Shasha Zou directs the session and discussion on the modeling and measurement of ionosphere upflow to outflow process. In her introduction she identifies the Bob Strangeway et al, 2005 flow chart as a useful starting place for a discussion on the outflow processes from the ionosphere. The question on what drives upflow to outflow and is it multiple processes for different regions of the polar ionosphere: Joule dissipation (ion scale height), electron heating (scale height), kinetic flow processes (non-Maxwellian flow), and/or wave-particle heating.

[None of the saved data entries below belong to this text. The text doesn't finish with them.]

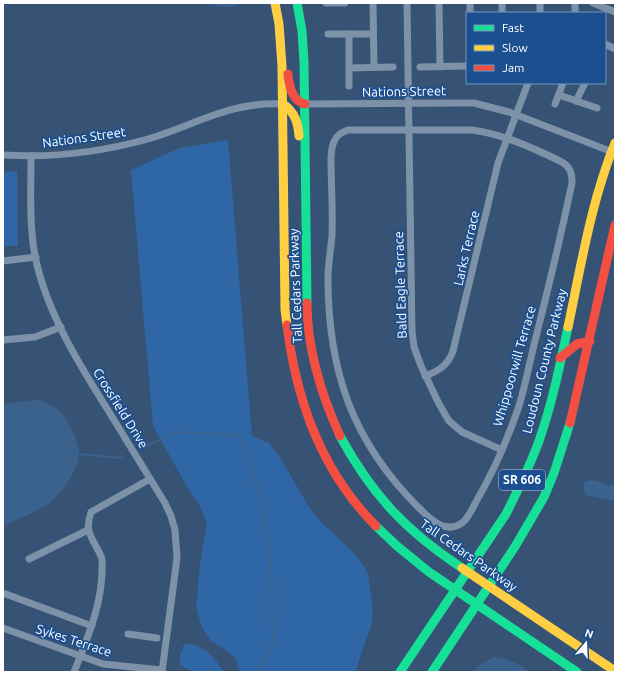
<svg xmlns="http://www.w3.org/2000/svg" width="618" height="675" viewBox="0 0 618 675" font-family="Ubuntu,sans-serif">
<rect width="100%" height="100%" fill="#365274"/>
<!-- green -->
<g fill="#2f66a5">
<polygon points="228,140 252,436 269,443 282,461 309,507 321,522 353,552 364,566 368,574 373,610 371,626 355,672 240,672 235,658 225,649 211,641 202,628 196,607 200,564 207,523 200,506 186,485 153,426 131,170 180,148"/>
<polygon points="17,171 18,246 3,246 3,172"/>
<path d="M184,644C205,644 213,656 224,672C209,672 193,675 180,665V655Z"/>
</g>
<!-- water -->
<g fill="#3b618d">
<path d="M208,3H241C230,10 220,7 208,3Z"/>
<path d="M39,400C57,406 64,413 72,430C75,437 79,445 79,454C78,471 60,498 45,506C32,514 17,520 3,526V405L17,402Z"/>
<polygon points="591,480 598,481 606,485 615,485 615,501 585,495 583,482"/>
<path d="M494,657C506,659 520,663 528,672H474L478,666Z"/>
</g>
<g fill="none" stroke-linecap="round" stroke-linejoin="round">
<!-- stream -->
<g stroke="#3b618d" stroke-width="2">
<polyline points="144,447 175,432 238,435 249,457 263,509 271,564 273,643 257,672"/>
<polyline points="79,454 122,458"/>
</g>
<!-- street -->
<g stroke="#7d92a8" stroke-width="7">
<polyline points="326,3 345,3"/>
<polyline points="373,3 374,67"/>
<polyline points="407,3 412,331 414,347 421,366 439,404 449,421 462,432 502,450"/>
<polyline points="439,3 440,67"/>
<polyline points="470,3 470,13"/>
<polyline points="502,3 502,13"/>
<polyline points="593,3 615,12"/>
<polyline points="540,13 540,3"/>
<polyline points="575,13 575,3"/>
<polyline points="328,34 373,34"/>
<polyline points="349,34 349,68"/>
<polyline points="605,44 615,49"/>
<polyline points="420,67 467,66"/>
<polyline points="349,86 349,68 393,67"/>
<polyline points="559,95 597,108"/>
<polyline points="576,101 585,83"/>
<polyline points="305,104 459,103 474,103 509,112 615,153"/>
<polyline points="555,104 563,83"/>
<path d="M348,130H472C503,134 533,148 560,161C570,166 572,172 572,183C561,235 549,286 536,337C530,360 526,383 519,406C508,438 494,471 477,500C473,507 469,518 462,523C445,535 429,518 418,507C352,441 328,370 328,278C328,264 331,249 332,235C333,209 331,182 331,156C332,143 335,134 348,130Z"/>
<path d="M3,155C51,158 101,152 148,139C195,125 231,101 283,104"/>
<path d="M31,156C31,189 29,224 35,256C46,310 77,361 106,407C126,439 145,471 165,503L171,516L175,530L177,558L162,672"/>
<polyline points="3,261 36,257"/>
<polyline points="3,340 35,337 61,327"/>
<path d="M425,376C439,371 448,365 453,351L498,163L528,83"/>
<polyline points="29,559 88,530"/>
<polyline points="3,593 92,626"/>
<polyline points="3,628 103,664 162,670"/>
<polyline points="128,634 157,638"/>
<path d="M74,672C88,637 104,600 102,561C102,557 100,554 98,550C90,535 85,530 91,512L150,479"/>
</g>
<!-- fast -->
<g stroke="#16e098" stroke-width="9">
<polyline points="297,3 302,31 304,61 307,303"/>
<path d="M340,436C372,495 406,531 462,568"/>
<polyline points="376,526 397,546 429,572 577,672"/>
<path d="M400,672L506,514C518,490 530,466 539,441C552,404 560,365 568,327"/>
<polyline points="432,672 516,545 544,497 554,473 570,423"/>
</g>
<!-- slow -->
<g stroke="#ffcf43" stroke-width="9">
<polyline points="275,3 279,24 282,66 285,310 287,325"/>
<path d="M283,104C295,112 298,123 299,136"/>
<path d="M568,327C581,266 591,202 615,143"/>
<polyline points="462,568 615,671"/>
</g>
<!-- jam -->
<g stroke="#f24e42" stroke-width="9">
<path d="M288,74C289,86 292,101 305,104"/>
<path d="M307,303C307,350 321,394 340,436"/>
<path d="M287,325C296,399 322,472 376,526"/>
<polyline points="560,358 577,344 590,341"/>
<polyline points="570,423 615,225"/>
</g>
</g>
<g text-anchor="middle" stroke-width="3.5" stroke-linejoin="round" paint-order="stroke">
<!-- shield labels -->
<rect fill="#1b4f8f" stroke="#bbcadd" stroke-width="1" x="499" y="470" width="46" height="20" rx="3"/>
<g font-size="12" font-weight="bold" fill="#fff">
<text x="522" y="484">SR 606</text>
</g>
<!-- street labels -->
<g font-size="13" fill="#fff" stroke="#1b4f8f">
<text transform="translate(404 91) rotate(-1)" y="5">Nations Street</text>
<text transform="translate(84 137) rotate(-8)" y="5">Nations Street</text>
<text transform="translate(466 248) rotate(-77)" y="5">Larks Terrace</text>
<text transform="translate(400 285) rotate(-92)" y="5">Bald Eagle Terrace</text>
<text transform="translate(295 286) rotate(-92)" y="5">Tall Cedars Parkway</text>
<text transform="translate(544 361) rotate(-76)" y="5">Loudoun County Parkway</text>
<text transform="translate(514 366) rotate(-74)" y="5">Whippoorwill Terrace</text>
<text transform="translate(121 408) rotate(58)" y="5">Crossfield Drive</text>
<text transform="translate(469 555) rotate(35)" y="5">Tall Cedars Parkway</text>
<text transform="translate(74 640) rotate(18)" y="5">Sykes Terrace</text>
</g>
</g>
<!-- border -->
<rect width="618" height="675" fill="none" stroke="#ffffff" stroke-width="8"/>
<!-- legend -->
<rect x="466" y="12" width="140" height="72" fill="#1b4f8f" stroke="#7695bc"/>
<rect x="474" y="25" width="20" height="6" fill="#16e098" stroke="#7695bc"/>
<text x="502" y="32" font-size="12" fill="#ffffff">Fast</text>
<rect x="474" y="45" width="20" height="6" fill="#ffcf43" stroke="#7695bc"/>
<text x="502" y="52" font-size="12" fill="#ffffff">Slow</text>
<rect x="474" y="65" width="20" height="6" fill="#f24e42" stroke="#7695bc"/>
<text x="502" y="72" font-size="12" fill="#ffffff">Jam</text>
<!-- north arrow -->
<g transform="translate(586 643) rotate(19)" stroke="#1b4f8f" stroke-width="3" paint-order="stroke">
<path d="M0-3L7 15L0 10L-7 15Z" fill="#ffffff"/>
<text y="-6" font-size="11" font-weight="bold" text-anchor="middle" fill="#ffffff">N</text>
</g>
</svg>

Defining the ionospheric boundary may be very important for outflow modeling and GPS TEC can provide important structure definition of the polar conditions during storms. The main questions for this session on the ionospheric boundary definition for the upflow and outflow of ionospheric plasma are:

  • What are the energization processes?
  • How influential is the spatial and temporal structuring of the ionosphere?
  • What are the differences over the ranging seasonal and solar conditions?

    Roger Varney (SRI) (invited speaker) presents on “Areas for Improvement in Ion Outflow Modeling.” He identifies a number of effects that need to be defined within the models to obtain realistic ion outflow for M-I coupling. Neutral winds (vertical winds) within the Cusp regions can lift the ionosphere dramatically to initiate ion upflow. The elevated neutral densities from soft precipitation in the cusp can cause a vertical lift of ~150 m/s. These are non-hydrostatic flows, but the models stop at 600km. There is a need for kinetic exosphere models.
    Ion energization through wave-particle interactions is poorly defined but very important. The temperature anisotropy (Tperp/Tpar = 5) is a source of free energy for instabilities. Candidates for wave-particle interactions are numerous: Landau resonance with BBELF waves, Landau resonance with EMIC waves, others. Altitude of energization (W-P) is the big question [Bouhram et al. 2004; Barghouthi et al. 1997, 1998; Retterer et al. 1987]. SCIFER sees energization at 1200 km and higher, SERSIO sees it at 520-780 km in cusp, AMICIST sees ELF heating at 880km.
    In the cusp and auroral region it might be important to handle the parallel E fields in a self-consistent treatment of high latitude electric fields. These may be important for collisionless plasmas. Generally the Knight relation for e acceleration for regions of upward current is used within models.

    Comments to Roger Varney’s talk:
  • Peterson: Kinetic models needed to reproduce wave-particle interactions. One-D Vlasov equation model by Bob Ergun UC Boulder may help.
  • Kitamura: Size of heating region may be limited in altitude, horizontal region, and in time. Thus, models need dynamic parameterization or fundamental model to provide best results.

    George Khazanov (NASA/GSFC) presents a invited talk entitled “Kinetic modeling is a Must”. The M-I system is a complicated system with important differences in the altitude ranges: Collisional (100 to 1000km), semi-collisional (1000 to 2500km), and collisionless (2500 up). Fokker-Planck code is important for ion outflow (Khazanov and Liemohn, 1997-2000). Kinetic model of H+ and O+ is necessary with at least Maxwellian e with super thermal electrons added.

    Shunrong Zhang (Millstone Hill Radar) gives an overview of ISR capability. The ISRs can see plasma upflow at ~400km during disturbed conditions. Madrigal CEDAR website is open to explore these data.

    Bruce Fritz (U. of New Hampshire) reviews the potential science of the RENU2 rocket flight. It measures neutral upwelling in cusp region, N2+ emissions for plasma flow, indicates that Alfven waves drive electron precipitation.

    Doug Roland reviews the potential science of VISION rockets

    W.K. (Bill) Peterson (LaSP) reviews the status of the ePOP experiment. The satellite has been spin stabilized. It carries a radio receiver, GPS instruments, ion mass spectrometer, scintillation monitor, and a magnetometer. The mass spectrometer measures thermal ion energy range from 1 to 10 V. It sees N+ and O+ and Low flux of NO+ and O2+. Currently only quantitative estimates of outflow distributions can be generated. The data is limited to 5-minute passes a day over US (composition, velocity, energy). Input is requested to define measurement period to optimize science.